Start

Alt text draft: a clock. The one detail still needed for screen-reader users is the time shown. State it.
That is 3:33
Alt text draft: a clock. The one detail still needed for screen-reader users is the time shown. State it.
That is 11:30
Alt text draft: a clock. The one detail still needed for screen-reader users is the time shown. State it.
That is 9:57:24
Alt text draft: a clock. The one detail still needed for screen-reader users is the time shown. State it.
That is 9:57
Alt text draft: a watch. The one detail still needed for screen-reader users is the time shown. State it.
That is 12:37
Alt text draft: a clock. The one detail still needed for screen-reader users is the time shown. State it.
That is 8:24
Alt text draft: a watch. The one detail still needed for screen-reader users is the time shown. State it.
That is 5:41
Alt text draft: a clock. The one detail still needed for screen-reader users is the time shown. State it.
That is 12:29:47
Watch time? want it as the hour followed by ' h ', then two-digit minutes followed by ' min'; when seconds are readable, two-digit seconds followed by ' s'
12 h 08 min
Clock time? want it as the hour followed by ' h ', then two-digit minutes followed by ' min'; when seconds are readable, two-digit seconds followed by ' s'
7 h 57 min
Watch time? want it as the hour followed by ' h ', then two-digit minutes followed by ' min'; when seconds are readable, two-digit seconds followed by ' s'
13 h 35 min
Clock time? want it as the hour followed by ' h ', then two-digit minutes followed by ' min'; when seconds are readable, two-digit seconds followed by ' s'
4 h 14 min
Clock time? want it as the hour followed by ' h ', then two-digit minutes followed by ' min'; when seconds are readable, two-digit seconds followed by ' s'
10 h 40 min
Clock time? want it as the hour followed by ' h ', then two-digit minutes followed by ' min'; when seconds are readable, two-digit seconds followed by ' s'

End

§ Task directions
Rewrite the stretch from the start of the entries through the line containing "That is 12:37", swapping "draft" for "version" and leaving everything else as it is.

§ Answer to this problem
Alt text version: a clock. The one detail still needed for screen-reader users is the time shown. State it.
That is 3:33
Alt text version: a clock. The one detail still needed for screen-reader users is the time shown. State it.
That is 11:30
Alt text version: a clock. The one detail still needed for screen-reader users is the time shown. State it.
That is 9:57:24
Alt text version: a clock. The one detail still needed for screen-reader users is the time shown. State it.
That is 9:57
Alt text version: a watch. The one detail still needed for screen-reader users is the time shown. State it.
That is 12:37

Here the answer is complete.